Regular Expression Policy Incorrect XPath Attributes Extraction

Hello, @dino! Need some advice on XPath syntax for Regular Expression Protection Policy. We need to check all attributes in XML Request body. We use such configuration to check "Value" attribute and it works fine:

Screenshot 2021-07-14 162756.png

 In case we try to check all attributes we use next pattern which for unknown reason does not work:

ochal_0-1626269557353.png

To check if our pattern is correct we have tried to use Online XPath emulator. And it shows that the pattern is correct. What is the possible reason for this? We had similar issue on other project - Apigee RegExp could not select correct element from the correct pattern (in different emulators it was working). How we can handle this? Dino Would be extremely grateful for your thoughts and time!

Solved Solved
0 3 640
1 ACCEPTED SOLUTION

Hi Ochal, I'd be glad to try to help out. 

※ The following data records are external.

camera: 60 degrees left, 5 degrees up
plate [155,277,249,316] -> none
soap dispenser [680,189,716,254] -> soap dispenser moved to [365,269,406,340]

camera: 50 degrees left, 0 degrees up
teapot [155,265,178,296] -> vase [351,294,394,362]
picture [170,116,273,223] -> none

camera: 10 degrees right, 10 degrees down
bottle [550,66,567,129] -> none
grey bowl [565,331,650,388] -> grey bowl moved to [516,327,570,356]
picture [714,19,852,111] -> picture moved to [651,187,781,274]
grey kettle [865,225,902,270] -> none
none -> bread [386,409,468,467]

First, can you clarify for me what you are testing ? You wrote "we try to check all attributes we use next pattern which for unknown reason does not work", but you did not explain what you mean by "does not work". What are you seeing, and what are you expecting to see?

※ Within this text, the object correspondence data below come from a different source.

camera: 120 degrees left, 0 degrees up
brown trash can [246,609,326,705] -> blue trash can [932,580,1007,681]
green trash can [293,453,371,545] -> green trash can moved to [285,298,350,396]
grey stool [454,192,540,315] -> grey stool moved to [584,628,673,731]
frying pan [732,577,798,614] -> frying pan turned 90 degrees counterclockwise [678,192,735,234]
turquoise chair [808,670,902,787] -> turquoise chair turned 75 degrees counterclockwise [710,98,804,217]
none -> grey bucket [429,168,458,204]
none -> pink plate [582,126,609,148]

I conducted some tests here, and for my simple tests, the XPath Expression with a wildcard for the attribute name, is working correctly.

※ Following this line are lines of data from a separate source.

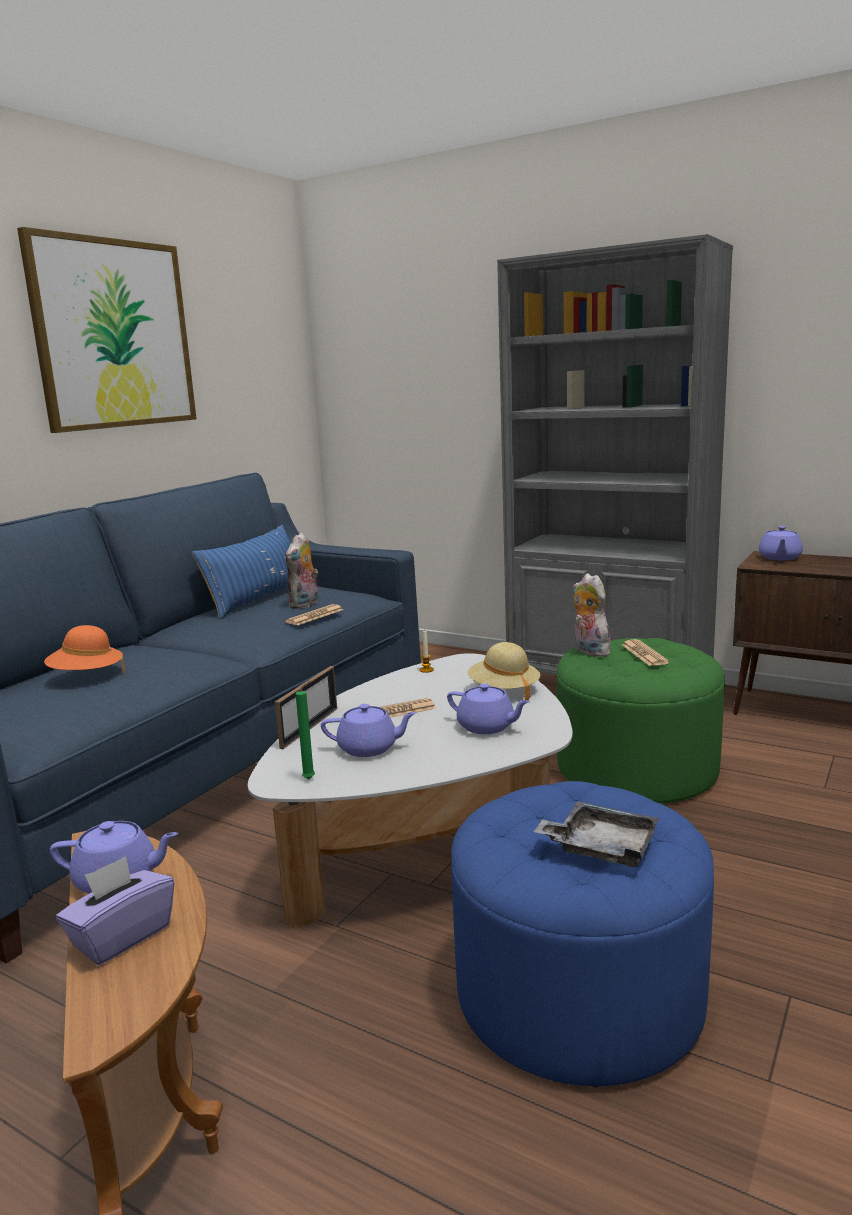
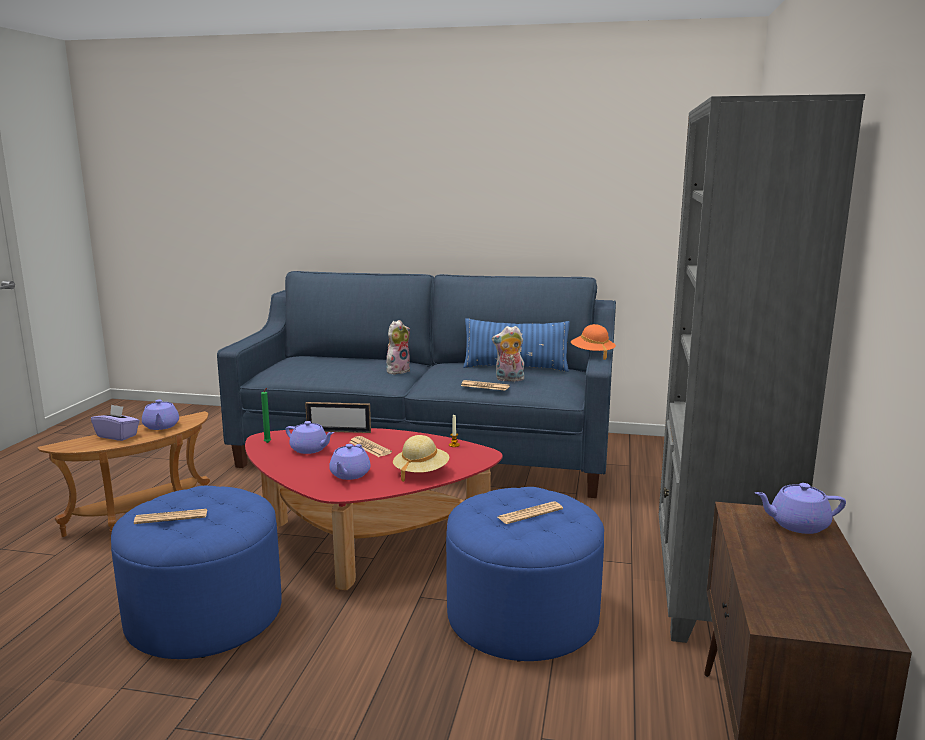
camera: 70 degrees right, 0 degrees up
picture [17,227,197,433] -> none
orange hat [44,625,125,673] -> orange hat moved to [571,324,616,360]
white coffee table [248,653,573,929] -> red coffee table [245,428,502,590]
purple teapot [321,704,416,757] -> purple teapot turned 45 degrees counterclockwise [286,421,334,454]
grey tray [534,801,659,867] -> newspaper [134,509,207,524]
green ottoman [556,638,725,804] -> blue ottoman [446,487,604,662]
plush toy [573,573,610,657] -> plush toy moved to [386,320,410,374]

When using the RegularExpressionProtection policy on an XML payload, there are two interesting things you can specify: The regular expression itself, and the XPath specifying what to check. In this case, we are not interested in varying the regex, so I used a simple pattern of "bad" for all cases. The idea is that if any attribute value matching the XPath I specify has the word "bad" in it, then the policy should detect a threat. Does this make sense?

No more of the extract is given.